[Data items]

------------------------------------------------------------------------

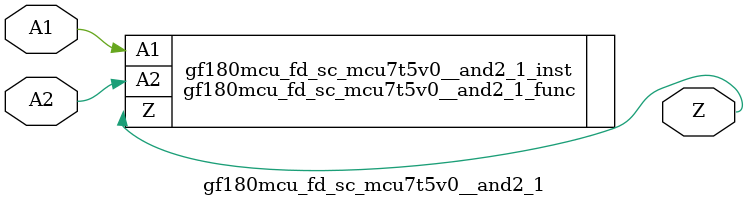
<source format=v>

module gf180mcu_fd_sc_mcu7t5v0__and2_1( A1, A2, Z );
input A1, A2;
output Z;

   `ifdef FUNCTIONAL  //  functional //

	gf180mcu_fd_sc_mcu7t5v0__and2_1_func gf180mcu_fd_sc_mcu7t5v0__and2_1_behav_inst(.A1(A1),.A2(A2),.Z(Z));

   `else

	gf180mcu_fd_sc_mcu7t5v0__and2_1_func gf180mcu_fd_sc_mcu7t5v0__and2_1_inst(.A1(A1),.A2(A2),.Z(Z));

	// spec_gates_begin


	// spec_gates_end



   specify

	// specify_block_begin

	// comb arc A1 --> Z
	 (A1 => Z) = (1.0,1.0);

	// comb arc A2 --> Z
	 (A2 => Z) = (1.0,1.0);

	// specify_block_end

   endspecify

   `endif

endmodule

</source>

------------------------------------------------------------------------

## INSTRUCTIONS TO FOLLOW
Repeat all of the entries above word for word and omit the pictures.

## EXERCISE RESPONSE
<source format=v>

module gf180mcu_fd_sc_mcu7t5v0__and2_1( A1, A2, Z );
input A1, A2;
output Z;

   `ifdef FUNCTIONAL  //  functional //

	gf180mcu_fd_sc_mcu7t5v0__and2_1_func gf180mcu_fd_sc_mcu7t5v0__and2_1_behav_inst(.A1(A1),.A2(A2),.Z(Z));

   `else

	gf180mcu_fd_sc_mcu7t5v0__and2_1_func gf180mcu_fd_sc_mcu7t5v0__and2_1_inst(.A1(A1),.A2(A2),.Z(Z));

	// spec_gates_begin


	// spec_gates_end



   specify

	// specify_block_begin

	// comb arc A1 --> Z
	 (A1 => Z) = (1.0,1.0);

	// comb arc A2 --> Z
	 (A2 => Z) = (1.0,1.0);

	// specify_block_end

   endspecify

   `endif

endmodule

</source>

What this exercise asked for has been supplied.